Thursday, September 03, 2009

Journeys of faith ...

The Markaz is just down the road from where I live in Nizamuddin. It always intrigued me because the area remained festive at all times. It is also perhaps the most cosmopolitan in nature with men and women of different nationalities sipping tea at the chai stalls or bargaining for cheap deals for their preparation for chillah.
Access was never easy and being a woman, I could not enter the men's section. So I kept asking around, trying to find someone who could get me inside the women's section. And finally I found Nida who took me there one morning and I managed to talk to some women before I was asked to leave by a woman who told me Tablighis are not allowed to talk to anyone during the jamaat period. We left.
The photographer, a young intern called mikma Lpcha, wasn't so lucky. While shooting the pictures of the Markaz from outside, he was called inside and they asked him to destroy all the pictures.
An edited version appeared in the Indian Express on August 23, 2009.

Chinki Sinha
New Delhi, August 21, 2009

For 40 days of the Chillah, the four Sri Lankan women will travel in the interiors of India, crisscrossing villages, staying for a couple of days each at a Tablighi’s house and preaching to the rural Muslim women the correct ways of Islam. They will hold sessions, recite the Suras and bring back the women to faithful adherence to Islamic teachings. And if language becomes a barrier, they will have a translator travel with them, too.
“This is for Allah, for our religious improvement,” Mohd. Refai, who hails from a tiny hamlet in Sri Lanka, said. “We will spread his message. We will tell them about the virtues, discuss how to rear children in an Islamic way and tell them why they should wear the purdah.”
Refai, who came Friday morning, tugged at the scarf on her head frequently, trying to hide any loose strands of hair that might just show, as she nervously glanced around the large hall that was bare except for a bed. Women walked in and out of the hall, nodding, smiling and inquiring about the prayer sessions throughout the day.
They came from different countries – Africa, Saudi Arabia, Indonesia and Sri Lanka. The Tablighi Jamaat, a missionary revivalist Islamic movement founded in 1926 in India, and originally centred at men, has now spread to more than 80 countries. The movement has also recruited women who travel with their husbands, brothers, sons and fathers, and stay at a follower’s house while the men stay at the local mosque and
visit people’s homes helping them to interpret the meaning of Islam.
The women’s jamaat is called Masturat.
It was in the 1920s that Maulana Mohammad Ilyas Kandhalawi founded the Tablighi Jamaat in the Mewat province of India with the slogan ‘Aye Musalmano! Musalman bano’ (Come O Muslims! Become Muslims). Tabligh means “to convey” in Arabic and followers try to imitate the companions of the Prophet by going out and spreading the teachings of Islam as they did in the past.

• _Extracted information_
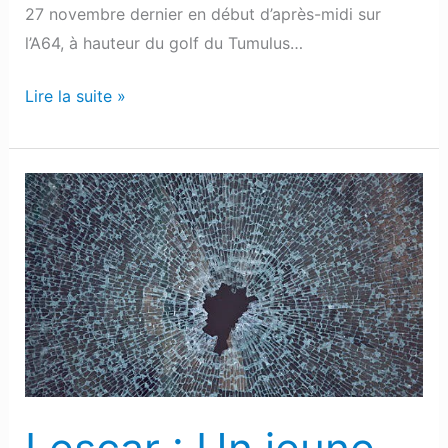
27 novembre dernier en début d’après-midi sur
l’A64, à hauteur du golf du Tumulus…
Lire la suite »
Lescar
:
Un
jeune
homme
détruit
la
voiture
de
son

• _Things to do_
- A) Answer these questions from the Tablighi Jamaat article, one line each:
(i) How many days does the Chillah last?
(ii) What is the women's jamaat called?
(iii) In what year was the Tablighi Jamaat founded?
- B) Reproduce the Tablighi Jamaat article between "The Markaz is" and "preparation for chillah.", inclusive, substituting "tea stalls" for "chai stalls".

• _Answer set_
- A)
(i) 40 days
(ii) Masturat
(iii) 1926

- B)
The Markaz is just down the road from where I live in Nizamuddin. It always intrigued me because the area remained festive at all times. It is also perhaps the most cosmopolitan in nature with men and women of different nationalities sipping tea at the tea stalls or bargaining for cheap deals for their preparation for chillah.